Request> Tally up the lines below that contain the word "mismo" and give the total alone.

Available data>
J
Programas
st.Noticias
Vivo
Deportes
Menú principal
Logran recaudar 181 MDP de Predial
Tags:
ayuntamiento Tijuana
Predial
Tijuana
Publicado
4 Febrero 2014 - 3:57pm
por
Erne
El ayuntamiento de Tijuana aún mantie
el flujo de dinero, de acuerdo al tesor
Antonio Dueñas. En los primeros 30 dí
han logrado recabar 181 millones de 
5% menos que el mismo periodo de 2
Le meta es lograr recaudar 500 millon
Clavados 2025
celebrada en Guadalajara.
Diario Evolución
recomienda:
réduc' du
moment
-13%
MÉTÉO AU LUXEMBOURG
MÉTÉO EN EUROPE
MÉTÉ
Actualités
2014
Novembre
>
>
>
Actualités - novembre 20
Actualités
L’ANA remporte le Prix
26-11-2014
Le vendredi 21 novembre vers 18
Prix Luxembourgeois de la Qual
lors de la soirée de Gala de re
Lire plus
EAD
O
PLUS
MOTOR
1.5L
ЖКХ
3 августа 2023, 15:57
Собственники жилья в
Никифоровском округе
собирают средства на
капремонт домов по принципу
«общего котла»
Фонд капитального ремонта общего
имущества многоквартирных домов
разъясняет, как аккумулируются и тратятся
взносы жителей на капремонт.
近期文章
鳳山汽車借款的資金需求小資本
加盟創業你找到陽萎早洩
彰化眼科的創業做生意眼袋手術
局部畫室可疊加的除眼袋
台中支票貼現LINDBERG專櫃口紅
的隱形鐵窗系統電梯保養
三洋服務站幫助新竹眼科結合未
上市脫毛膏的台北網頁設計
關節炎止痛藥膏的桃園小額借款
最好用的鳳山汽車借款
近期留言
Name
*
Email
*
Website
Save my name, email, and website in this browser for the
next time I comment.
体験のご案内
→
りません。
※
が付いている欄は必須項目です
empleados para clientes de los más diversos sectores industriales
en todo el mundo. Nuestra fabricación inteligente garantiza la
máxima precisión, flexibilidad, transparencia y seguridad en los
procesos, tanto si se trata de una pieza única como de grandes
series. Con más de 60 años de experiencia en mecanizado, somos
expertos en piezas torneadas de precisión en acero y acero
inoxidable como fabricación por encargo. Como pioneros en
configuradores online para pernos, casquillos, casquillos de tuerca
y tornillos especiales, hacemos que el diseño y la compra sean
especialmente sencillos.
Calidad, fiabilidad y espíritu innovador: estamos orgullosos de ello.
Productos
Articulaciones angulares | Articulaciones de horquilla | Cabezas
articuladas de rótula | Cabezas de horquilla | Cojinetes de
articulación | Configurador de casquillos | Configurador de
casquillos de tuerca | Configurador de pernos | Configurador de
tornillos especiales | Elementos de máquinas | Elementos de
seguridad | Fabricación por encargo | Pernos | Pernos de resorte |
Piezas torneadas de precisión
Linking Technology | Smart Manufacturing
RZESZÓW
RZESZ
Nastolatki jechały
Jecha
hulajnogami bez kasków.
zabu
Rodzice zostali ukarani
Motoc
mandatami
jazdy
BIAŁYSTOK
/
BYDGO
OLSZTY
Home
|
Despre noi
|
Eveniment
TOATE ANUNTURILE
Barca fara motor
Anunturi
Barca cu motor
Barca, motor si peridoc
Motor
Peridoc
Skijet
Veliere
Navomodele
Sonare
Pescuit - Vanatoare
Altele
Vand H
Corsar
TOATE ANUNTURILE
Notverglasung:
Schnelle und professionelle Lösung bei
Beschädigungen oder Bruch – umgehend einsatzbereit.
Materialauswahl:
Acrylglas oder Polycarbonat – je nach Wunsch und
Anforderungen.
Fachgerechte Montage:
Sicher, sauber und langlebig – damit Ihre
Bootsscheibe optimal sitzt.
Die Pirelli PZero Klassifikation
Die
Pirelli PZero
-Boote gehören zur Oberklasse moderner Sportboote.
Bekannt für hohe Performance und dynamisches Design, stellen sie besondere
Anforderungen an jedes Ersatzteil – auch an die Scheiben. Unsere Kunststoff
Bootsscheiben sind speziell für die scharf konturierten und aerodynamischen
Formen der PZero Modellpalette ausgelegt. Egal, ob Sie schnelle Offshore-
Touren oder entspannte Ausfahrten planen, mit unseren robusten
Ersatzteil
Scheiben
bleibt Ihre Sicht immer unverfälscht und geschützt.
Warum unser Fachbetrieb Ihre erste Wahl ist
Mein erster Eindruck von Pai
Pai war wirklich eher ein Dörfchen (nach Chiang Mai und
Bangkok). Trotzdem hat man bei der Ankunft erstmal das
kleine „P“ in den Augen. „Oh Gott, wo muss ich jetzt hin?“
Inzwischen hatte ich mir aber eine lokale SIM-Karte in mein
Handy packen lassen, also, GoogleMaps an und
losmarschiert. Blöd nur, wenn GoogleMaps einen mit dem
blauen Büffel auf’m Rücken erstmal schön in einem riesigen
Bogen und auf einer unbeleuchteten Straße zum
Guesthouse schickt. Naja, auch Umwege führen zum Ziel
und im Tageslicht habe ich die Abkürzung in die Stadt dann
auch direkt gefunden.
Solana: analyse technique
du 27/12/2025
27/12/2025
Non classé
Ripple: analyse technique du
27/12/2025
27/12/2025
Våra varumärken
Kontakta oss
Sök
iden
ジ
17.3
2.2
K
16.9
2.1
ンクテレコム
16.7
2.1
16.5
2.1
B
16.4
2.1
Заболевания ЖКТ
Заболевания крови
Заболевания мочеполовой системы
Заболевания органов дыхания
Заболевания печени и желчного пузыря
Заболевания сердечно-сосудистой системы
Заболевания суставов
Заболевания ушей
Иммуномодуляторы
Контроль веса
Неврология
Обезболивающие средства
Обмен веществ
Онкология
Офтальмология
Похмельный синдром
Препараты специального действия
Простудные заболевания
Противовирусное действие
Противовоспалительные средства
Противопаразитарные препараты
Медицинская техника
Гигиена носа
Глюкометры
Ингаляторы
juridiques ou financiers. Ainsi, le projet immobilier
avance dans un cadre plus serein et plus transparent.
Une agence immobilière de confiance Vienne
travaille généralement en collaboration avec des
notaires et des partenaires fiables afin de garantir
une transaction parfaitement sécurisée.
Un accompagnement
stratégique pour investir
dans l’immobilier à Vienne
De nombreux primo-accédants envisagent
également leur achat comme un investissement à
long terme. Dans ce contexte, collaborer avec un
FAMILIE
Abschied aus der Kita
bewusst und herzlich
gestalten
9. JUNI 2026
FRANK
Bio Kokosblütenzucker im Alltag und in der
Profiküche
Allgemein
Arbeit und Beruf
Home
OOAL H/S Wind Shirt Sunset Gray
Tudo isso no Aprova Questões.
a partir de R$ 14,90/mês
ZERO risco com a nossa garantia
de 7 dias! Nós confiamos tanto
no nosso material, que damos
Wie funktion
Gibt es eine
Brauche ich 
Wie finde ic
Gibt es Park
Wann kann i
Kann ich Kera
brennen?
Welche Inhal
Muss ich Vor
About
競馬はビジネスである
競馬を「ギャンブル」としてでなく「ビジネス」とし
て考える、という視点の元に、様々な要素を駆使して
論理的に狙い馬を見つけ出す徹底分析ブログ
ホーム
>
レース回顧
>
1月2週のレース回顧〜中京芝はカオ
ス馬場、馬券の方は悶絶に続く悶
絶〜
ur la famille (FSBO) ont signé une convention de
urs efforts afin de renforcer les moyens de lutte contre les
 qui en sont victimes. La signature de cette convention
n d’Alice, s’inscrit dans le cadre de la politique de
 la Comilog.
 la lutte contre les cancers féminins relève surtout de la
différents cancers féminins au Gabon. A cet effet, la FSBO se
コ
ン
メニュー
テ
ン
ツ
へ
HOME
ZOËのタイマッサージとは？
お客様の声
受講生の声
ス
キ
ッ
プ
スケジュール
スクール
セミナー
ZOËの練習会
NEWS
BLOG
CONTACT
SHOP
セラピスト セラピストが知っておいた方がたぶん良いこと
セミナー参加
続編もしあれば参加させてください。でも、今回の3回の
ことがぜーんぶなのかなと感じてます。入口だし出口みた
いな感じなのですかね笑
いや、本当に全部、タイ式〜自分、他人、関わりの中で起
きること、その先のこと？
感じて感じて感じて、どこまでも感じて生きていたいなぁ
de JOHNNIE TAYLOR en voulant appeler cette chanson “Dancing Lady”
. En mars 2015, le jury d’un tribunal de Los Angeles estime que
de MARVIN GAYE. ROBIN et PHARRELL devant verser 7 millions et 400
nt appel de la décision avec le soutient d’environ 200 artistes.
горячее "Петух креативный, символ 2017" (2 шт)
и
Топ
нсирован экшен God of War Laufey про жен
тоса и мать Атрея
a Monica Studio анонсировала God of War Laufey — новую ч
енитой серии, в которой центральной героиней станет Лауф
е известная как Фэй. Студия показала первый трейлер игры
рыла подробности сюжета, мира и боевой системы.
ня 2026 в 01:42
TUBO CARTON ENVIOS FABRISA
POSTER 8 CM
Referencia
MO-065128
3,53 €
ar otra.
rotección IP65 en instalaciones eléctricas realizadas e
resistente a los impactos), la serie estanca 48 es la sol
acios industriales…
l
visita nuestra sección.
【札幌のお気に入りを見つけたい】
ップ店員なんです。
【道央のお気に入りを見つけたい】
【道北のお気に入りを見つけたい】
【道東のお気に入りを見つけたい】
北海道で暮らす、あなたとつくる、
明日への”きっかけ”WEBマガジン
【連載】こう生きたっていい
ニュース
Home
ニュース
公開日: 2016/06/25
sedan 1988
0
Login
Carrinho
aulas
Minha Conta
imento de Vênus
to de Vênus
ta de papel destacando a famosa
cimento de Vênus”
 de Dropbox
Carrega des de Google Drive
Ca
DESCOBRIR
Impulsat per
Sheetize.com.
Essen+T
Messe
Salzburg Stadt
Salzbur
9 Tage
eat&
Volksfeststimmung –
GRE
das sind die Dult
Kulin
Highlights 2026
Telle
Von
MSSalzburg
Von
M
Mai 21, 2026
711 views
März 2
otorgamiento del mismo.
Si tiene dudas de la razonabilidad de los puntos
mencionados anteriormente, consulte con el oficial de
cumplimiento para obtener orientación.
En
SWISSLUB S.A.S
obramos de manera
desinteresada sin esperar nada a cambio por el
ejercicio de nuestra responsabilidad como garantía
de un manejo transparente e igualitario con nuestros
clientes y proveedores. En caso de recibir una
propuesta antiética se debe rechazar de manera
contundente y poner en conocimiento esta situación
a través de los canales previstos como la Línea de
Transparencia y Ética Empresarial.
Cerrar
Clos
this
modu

Response area> 2